BİTMEYEN FINDIK ÇİLESİ

Ağustos güneşi bütün cömertliğiyle buluşanları kavuruyor.Güneşin altında çalışan binlerce insan nafakasını ararken acaba onların dertleriyle Ankara dertleniyor mu ?

Fındık hasadının tüm hızıyla sürdüğü şu dönemde açıklanan fındık fiyatı alınterinin karşılığını karşılayabilecek mi? Hiç zannetmiyorum.

On iki yevmiye harcanarak toplanan iki yüz kilo fındık ve altının temizlenmesi için verilen 200 lira toplandığında bin dört yüz lira gibi bir gider karşımıza çıkıyor. Sekiz liradan tüccara teslim edilen fındıktan elde edilen para bin altı yüz liraya tekabül ediyor. On iki günlük zahmet iki yüz lira için çekilir mi? Bunu tarım bakanı Ahmet Eşref Fakıbaba anlayabilecek durumda mı? Kavurucu güneşin altında bütün benliklerini eriten insanlara bu fiyat mı reva görülür!

Bölge de özellikle Gürcistan kökenli işçilerin üç beş kuruş kazanmak için fındık bahçelerinde alın teri döktüğü bir ortamda ne çalışan mutlu ne de arazi sahipleri tatmin edici bir gülümseme içerisinde. Herkes zahmetinden çok karşılığını alamayıştan şikâyetçi...

İnsanlarla konuştuğumuzda makul fiyatın en az on beş TL olması gerektiğini söylüyor. Bu fiyatın altında koparılan her çotanak nafile bir uğraştan başka ne işe yarar ?

Çayla fındık arasında bir kıyaslama yaptığımızda hem hasadın rahatlığı hem de elde edilen gelir bakımından fındık çok yetersiz kalıyor. Yıllardır ıstırap çeken fındık üreticisinin usanmaz yarasına kim merhem olacak!

Öyle anlaşılıyor ki 'dünya fındığının yüzde yetmişini biz üretiyoruz' avuntusundan başka bu insanlara fındığın ne faydası var?

Dünyanın odak merkezleri fındıkta esamileri okunmamasına rağmen fındığın ücretinin belirlenmesinde onların etkisini kim yadsıyabilir. Mamul bizde borsa başka yerde olduktan sonra bu şu anlama gelir: davul bizim omsuzumuzda tokmak başkalarının elinde.
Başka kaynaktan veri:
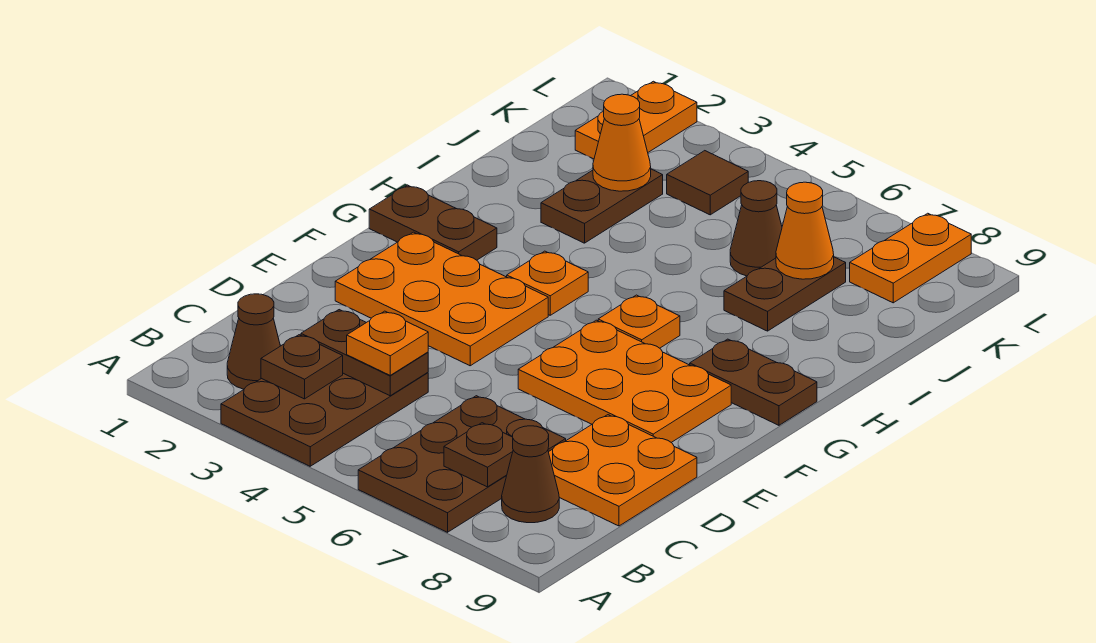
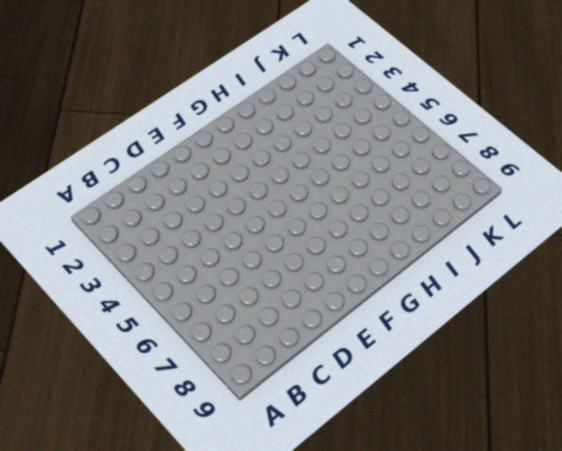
none -> brown plate A3:C4 level 1
none -> brown plate A6:C7 level 1
none -> brown cone B2 level 1

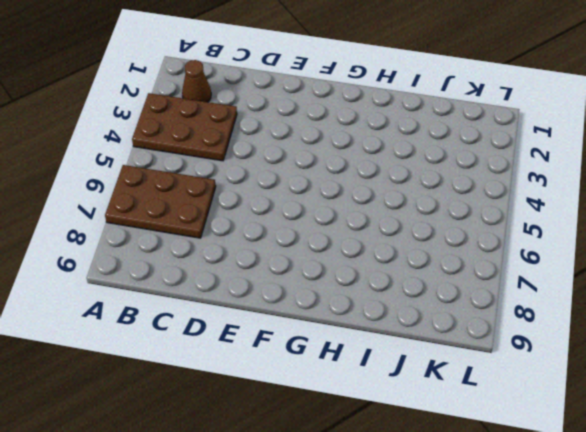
none -> brown cone B8 level 1
none -> orange plate C8:D9 level 1
none -> orange plate E2:F4 level 1

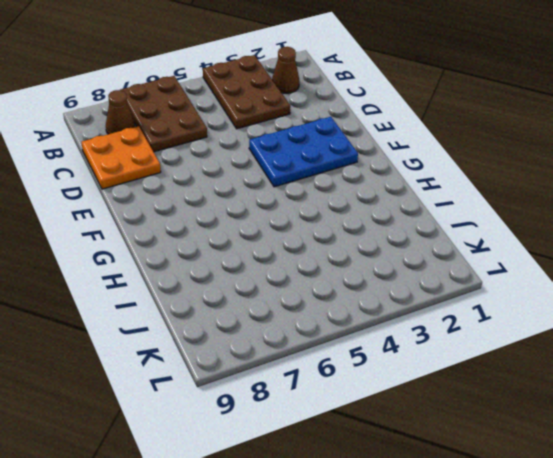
blue plate E2:F4 level 1 -> orange plate E2:F4 level 1
none -> orange plate E6:F8 level 1
none -> brown plate G1:G2 level 1
none -> orange plate G4 level 1

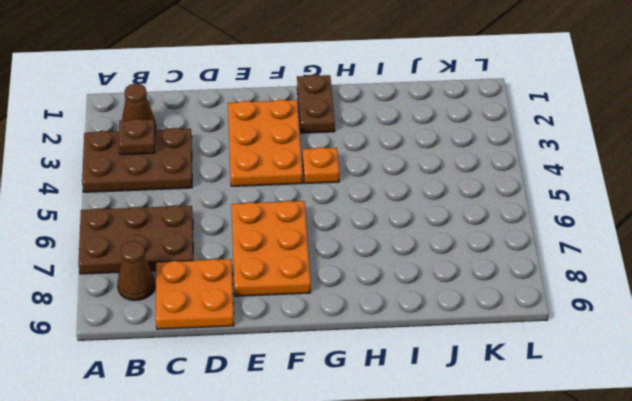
none -> orange plate G6 level 1
none -> brown plate G8:G9 level 1
none -> brown plate I3:J3 level 1

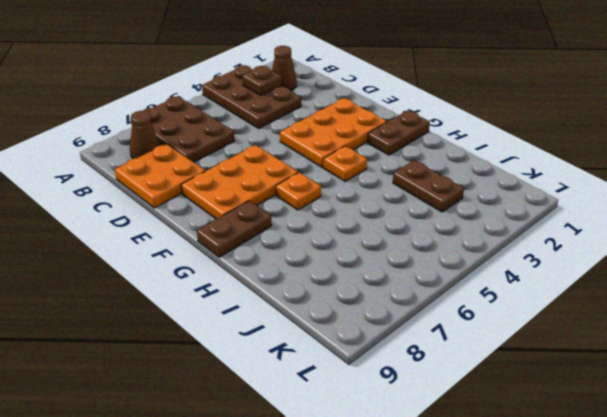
none -> brown plate I7:J7 level 1
none -> brown cone J6 level 1
none -> orange plate K2:L2 level 1

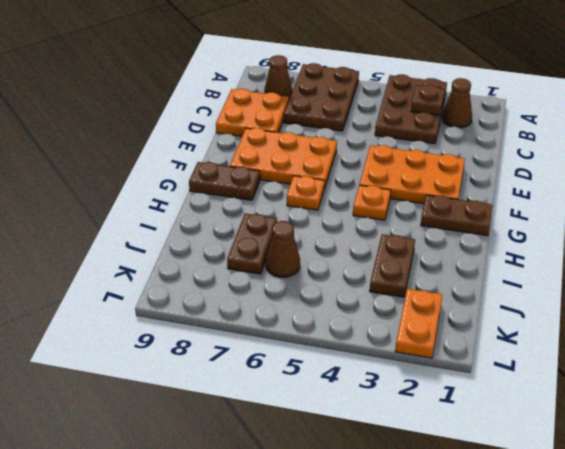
none -> brown tile K4 level 1
none -> orange plate K8:L8 level 1
none -> brown plate B7 level 2

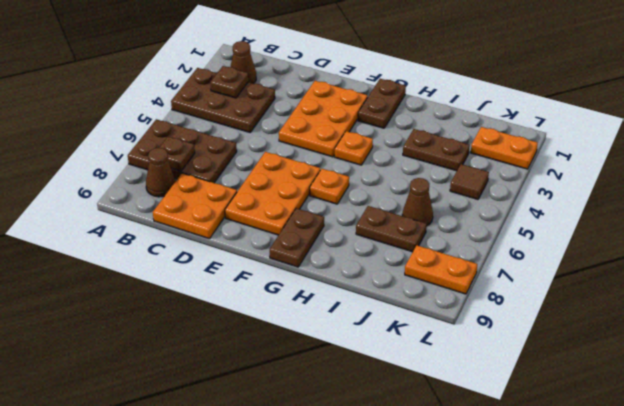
none -> brown plate C3:C4 level 2
none -> orange cone J3 level 2
none -> orange cone J7 level 2

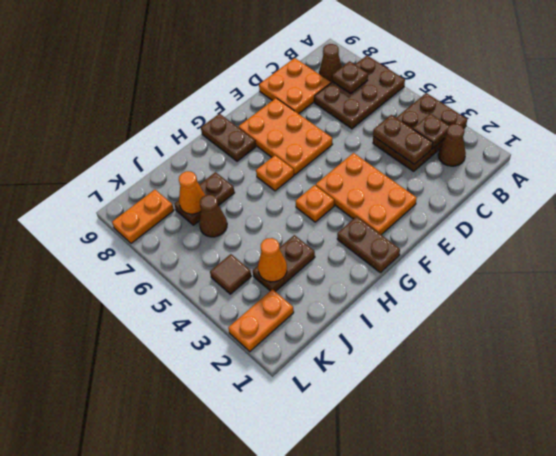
none -> orange plate C4 level 3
Fındığın sadece yüzde otuzu İtalya gibi ülkelerde yetiştirilmesine rağmen fındık üstünde ki bütün tasarrufların Avrupalılarca egemen olması kabullenilebilecek bir şey değildir. Türkiye hızla kendi ürettiği ürüne sahip çıkma mecburiyetindedir. Aksi halde ne üretici ne de fındık işçisi emeğinin karşılığını alamayacaktır. Bu işin düzeltilmesi için sorumlular elini taşın altına koymak durumundadırlar.

Türkiye’de emeğinin karşılığı üzülerek belirtelim ki verilmiyor. Biz yazıyoruz çiziyoruz duyması gerekenler maalesef kemane çalıyor.